Election day is not far away. This is a prayer service that we will be praying at Victory Noll on November 3rd. From your own homes, we invite all to join us in this prayer on that day.  Please also check out this statement signed by the Leadership Conference of Women Religious along with many other Heads of Washington Offices, calling for election integrity. 

Sr. Beatrice Haines, OLVM Social Justice Promoter


 

ELECTION DAY PRAYER



Introduction


Welcome to our Prayer for the World on this most important election day. I invite us in this prayer to join in an act of hope, that change is possible, that love is possible. And let us pray for the soul of our nation and for the strength and courage to recommit our hearts and hands to building a more perfect union. In the words of Martin Luther King, building a more perfect union means "creating a Beloved Community, ..."the love of God operating in the human heart."

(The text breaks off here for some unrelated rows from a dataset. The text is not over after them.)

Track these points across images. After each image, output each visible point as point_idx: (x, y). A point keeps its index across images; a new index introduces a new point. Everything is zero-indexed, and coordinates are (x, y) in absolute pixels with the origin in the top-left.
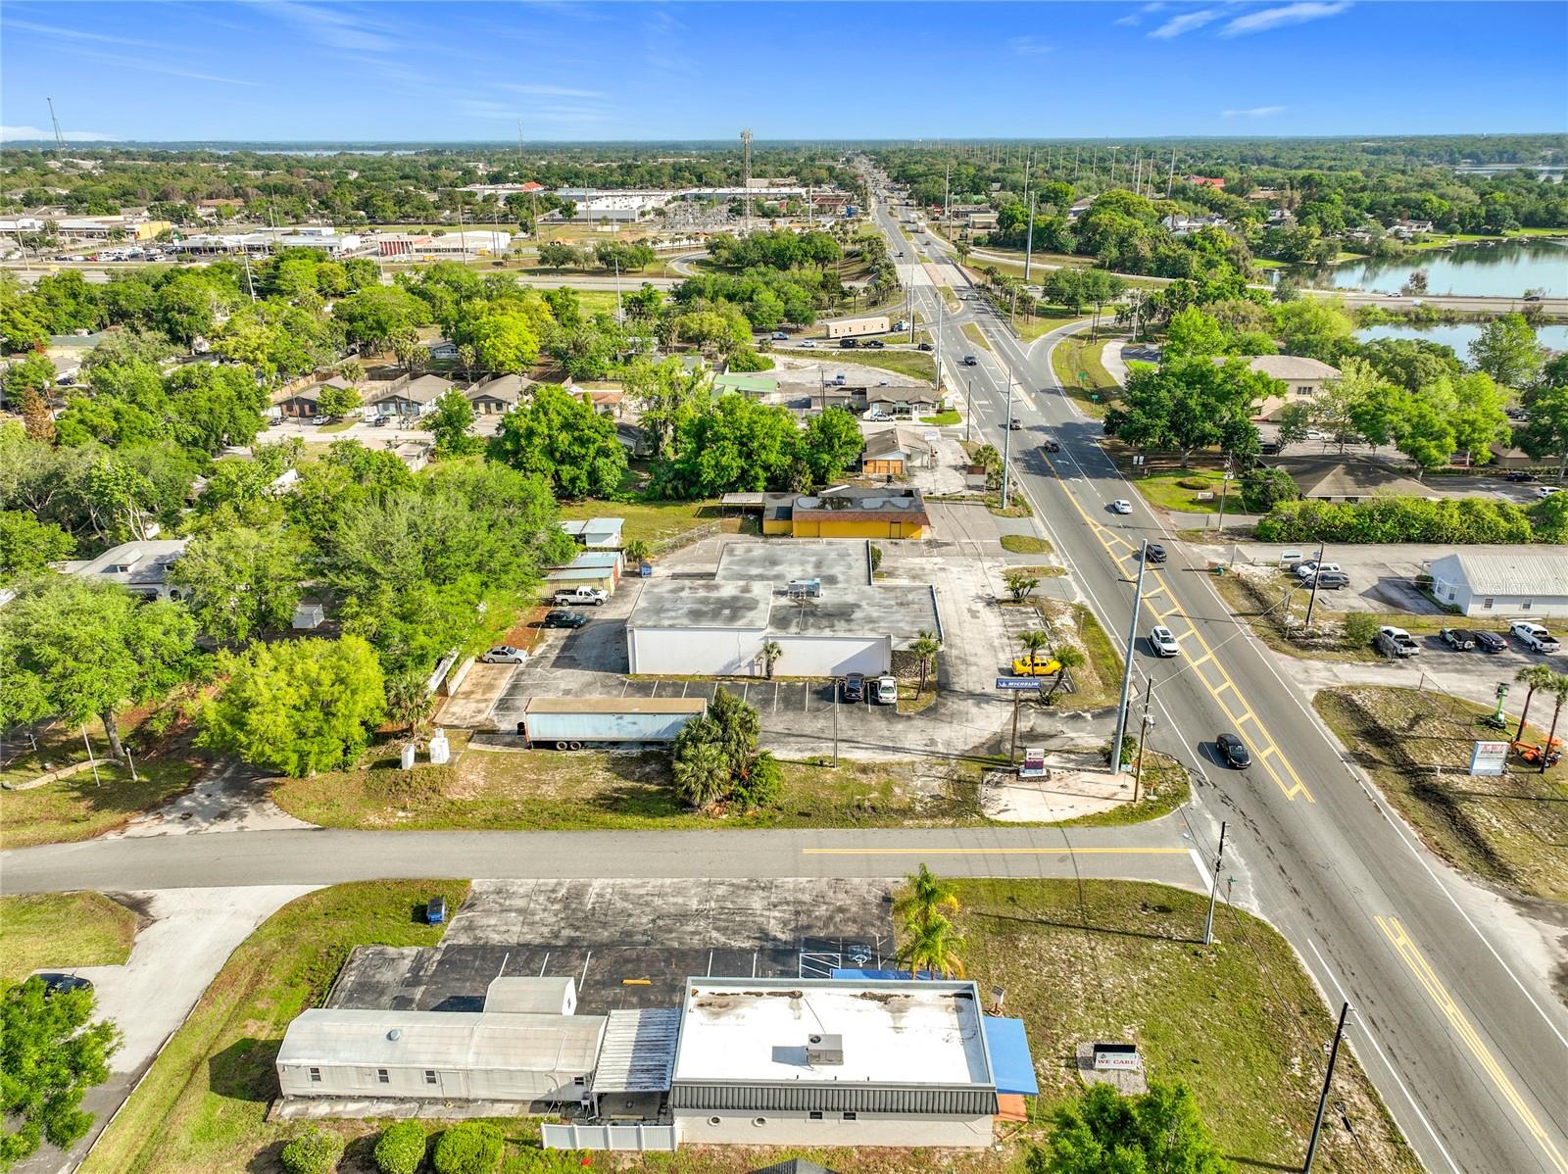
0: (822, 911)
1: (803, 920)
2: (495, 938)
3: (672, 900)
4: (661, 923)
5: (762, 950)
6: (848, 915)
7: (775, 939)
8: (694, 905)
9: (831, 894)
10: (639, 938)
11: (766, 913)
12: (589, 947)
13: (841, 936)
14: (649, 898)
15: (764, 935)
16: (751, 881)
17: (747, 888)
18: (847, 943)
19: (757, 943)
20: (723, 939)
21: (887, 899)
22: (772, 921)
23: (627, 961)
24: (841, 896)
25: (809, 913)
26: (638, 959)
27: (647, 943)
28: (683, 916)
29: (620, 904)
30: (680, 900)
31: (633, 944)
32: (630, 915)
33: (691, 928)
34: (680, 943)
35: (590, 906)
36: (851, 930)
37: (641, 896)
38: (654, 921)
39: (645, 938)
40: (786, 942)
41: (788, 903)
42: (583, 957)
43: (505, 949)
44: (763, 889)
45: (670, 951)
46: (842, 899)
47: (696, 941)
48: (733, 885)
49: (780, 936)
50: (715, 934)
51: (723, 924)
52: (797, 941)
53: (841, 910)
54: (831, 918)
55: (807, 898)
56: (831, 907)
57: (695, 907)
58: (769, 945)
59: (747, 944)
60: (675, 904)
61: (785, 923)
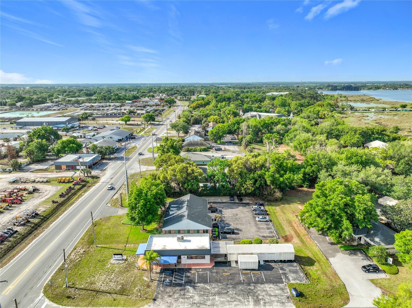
0: (176, 296)
1: (182, 292)
2: (271, 285)
3: (224, 299)
4: (226, 291)
5: (195, 283)
6: (168, 294)
7: (191, 286)
8: (217, 298)
9: (173, 302)
10: (231, 286)
11: (194, 295)
12: (243, 283)
13: (172, 288)
14: (232, 300)
15: (194, 287)
16: (199, 306)
17: (200, 303)
18: (170, 285)
19: (196, 285)
20: (206, 286)
21: (155, 300)
22: (192, 292)
23: (231, 279)
24: (169, 301)
25: (180, 295)
26: (228, 280)
27: (227, 284)
28: (219, 293)
29: (240, 298)
30: (222, 299)
31: (232, 284)
32: (236, 294)
33: (216, 289)
34: (218, 284)
35: (250, 297)
36: (168, 289)
37: (235, 301)
38: (228, 292)
39: (229, 286)
40: (188, 285)
41: (187, 298)
42: (243, 280)
43: (267, 282)
44: (195, 303)
45: (220, 282)
46: (169, 300)
47: (214, 285)
48: (205, 305)
49: (189, 287)
50: (208, 288)
51: (207, 291)
52: (185, 286)
53: (170, 296)
54: (174, 293)
55: (181, 300)
56: (173, 297)
57: (216, 297)
58: (192, 284)
59: (199, 285)
60: (223, 298)
61: (188, 291)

Mantra: Confitemini Domino quoniam bonus. Confitemini Domino. Alleluia. (Trust in God, who alone is all Good.) Songs and Prayers from Taize


Reading


And so we join in an act of hope today, that change is possible, that love is possible. I would like to share a quote from Barak Obama's book, The Audacity of Hope.


Hope is not blind optimism. It's ignoring the enormity of the task ahead or the roadblocks that stand in our path. It's not sitting on the sidelines or shirking from a fight. Hope is that thing inside us that insists, despite all evidence to the contrary, that something better awaits us if we have the courage to reach for it and to work for it, and to fight for it. Hope is the belief that destiny will not be written for us, but by us, by the men and women who are not content to settle for the world as it is, who have the courage to remake the world as it should be.

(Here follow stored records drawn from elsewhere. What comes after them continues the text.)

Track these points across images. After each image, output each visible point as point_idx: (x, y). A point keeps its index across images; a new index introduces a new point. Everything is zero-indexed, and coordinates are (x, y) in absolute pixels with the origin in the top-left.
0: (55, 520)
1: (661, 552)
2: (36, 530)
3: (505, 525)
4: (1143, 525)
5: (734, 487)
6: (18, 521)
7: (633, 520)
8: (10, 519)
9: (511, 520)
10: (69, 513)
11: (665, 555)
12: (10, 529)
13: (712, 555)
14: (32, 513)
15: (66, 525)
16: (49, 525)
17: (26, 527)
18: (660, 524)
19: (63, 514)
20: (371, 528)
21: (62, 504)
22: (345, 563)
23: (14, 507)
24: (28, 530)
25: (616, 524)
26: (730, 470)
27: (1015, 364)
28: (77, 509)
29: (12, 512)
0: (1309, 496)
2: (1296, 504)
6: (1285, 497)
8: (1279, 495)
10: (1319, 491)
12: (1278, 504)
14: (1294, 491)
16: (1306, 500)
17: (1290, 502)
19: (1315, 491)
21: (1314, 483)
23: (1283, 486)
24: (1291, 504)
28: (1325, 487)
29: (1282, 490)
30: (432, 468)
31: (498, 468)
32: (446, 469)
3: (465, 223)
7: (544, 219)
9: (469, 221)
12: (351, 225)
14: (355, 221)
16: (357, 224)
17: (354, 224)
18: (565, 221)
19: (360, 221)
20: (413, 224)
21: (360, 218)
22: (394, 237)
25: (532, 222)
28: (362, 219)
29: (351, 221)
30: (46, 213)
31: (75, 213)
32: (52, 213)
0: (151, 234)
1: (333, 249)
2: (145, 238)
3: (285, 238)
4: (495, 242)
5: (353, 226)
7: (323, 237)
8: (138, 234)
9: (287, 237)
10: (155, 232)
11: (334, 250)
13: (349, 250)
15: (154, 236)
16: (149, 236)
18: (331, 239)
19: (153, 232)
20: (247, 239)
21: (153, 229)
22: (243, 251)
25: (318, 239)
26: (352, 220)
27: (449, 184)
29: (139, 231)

Bishop Robert W. McElroy, San Diego Diocese: In the closing remarks of his address to Congress in 2015, Pope Francis said a nation is great when it defends liberty as Abraham Lincoln did, when it seeks equality as Martin Luther King did, and when it strives for justice for the oppressed as Dorothy Day did. Let us pray that our nation moves toward such greatness in this election year.


Silent prayer


That all those who are working at the polls and all those that are going to the polls to vote, may be safe, we pray: Hear us, O God.


That we may increase our hope, love and courage, as we continue to build the beloved community no matter the results of the election, we pray:


That all who serve in our national and local governments, may commit themselves to building a more perfect union, we pray:


For reconciliation among families and friends, may we learn to love each other not despite but because of our differences and may we focus fully on the work that continues beyond this election--the work of building God's beloved community, we pray:


That those most affected by the choices we make, those who are made poor, those seeking safety in our land, those who are ill or without homes, those without food or meaningful work, and all whose lives are undervalued, that all these may find welcome in our hearts and in our country, we pray:


Silent Prayer


Mantra: Confitemini Domino quoniam bonus. Confitemini Domino. Alleluia. (Trust in God, who alone is all Good.)